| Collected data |

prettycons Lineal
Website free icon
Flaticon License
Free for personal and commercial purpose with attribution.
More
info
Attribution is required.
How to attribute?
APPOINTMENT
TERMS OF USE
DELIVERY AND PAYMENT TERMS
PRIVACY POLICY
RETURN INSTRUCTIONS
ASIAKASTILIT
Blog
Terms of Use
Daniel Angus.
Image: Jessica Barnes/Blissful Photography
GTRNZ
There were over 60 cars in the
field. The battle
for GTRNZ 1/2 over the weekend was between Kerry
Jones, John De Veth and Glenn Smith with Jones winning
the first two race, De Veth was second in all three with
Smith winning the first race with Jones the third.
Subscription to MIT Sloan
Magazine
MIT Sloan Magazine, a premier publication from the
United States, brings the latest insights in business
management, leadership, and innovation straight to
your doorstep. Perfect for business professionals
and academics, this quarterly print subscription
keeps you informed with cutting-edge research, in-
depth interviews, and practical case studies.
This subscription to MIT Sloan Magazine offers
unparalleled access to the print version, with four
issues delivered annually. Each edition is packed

==

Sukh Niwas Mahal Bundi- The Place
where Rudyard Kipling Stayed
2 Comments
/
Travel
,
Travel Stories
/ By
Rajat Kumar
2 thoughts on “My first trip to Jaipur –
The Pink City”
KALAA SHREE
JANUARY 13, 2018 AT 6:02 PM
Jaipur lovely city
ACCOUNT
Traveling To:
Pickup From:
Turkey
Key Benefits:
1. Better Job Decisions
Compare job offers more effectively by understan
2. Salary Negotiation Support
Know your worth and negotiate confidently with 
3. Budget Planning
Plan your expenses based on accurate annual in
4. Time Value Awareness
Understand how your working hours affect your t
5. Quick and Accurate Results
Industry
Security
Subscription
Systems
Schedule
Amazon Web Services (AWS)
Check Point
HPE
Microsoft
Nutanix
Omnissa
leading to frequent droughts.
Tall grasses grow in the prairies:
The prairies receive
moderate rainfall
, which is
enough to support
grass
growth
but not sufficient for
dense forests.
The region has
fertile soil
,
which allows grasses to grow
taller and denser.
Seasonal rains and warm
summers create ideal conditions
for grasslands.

| DIRECTIONS FOR THIS TASK |
Among the entries above, find the line with "the first two" and the line with "unparalleled access to"; give again exactly these two lines and all lines between them.

| ANSWER TO THIS PROBLEM |
the first two race, De Veth was second in all three with
Smith winning the first race with Jones the third.
Subscription to MIT Sloan
Magazine
MIT Sloan Magazine, a premier publication from the
United States, brings the latest insights in business
management, leadership, and innovation straight to
your doorstep. Perfect for business professionals
and academics, this quarterly print subscription
keeps you informed with cutting-edge research, in-
depth interviews, and practical case studies.
This subscription to MIT Sloan Magazine offers
unparalleled access to the print version, with four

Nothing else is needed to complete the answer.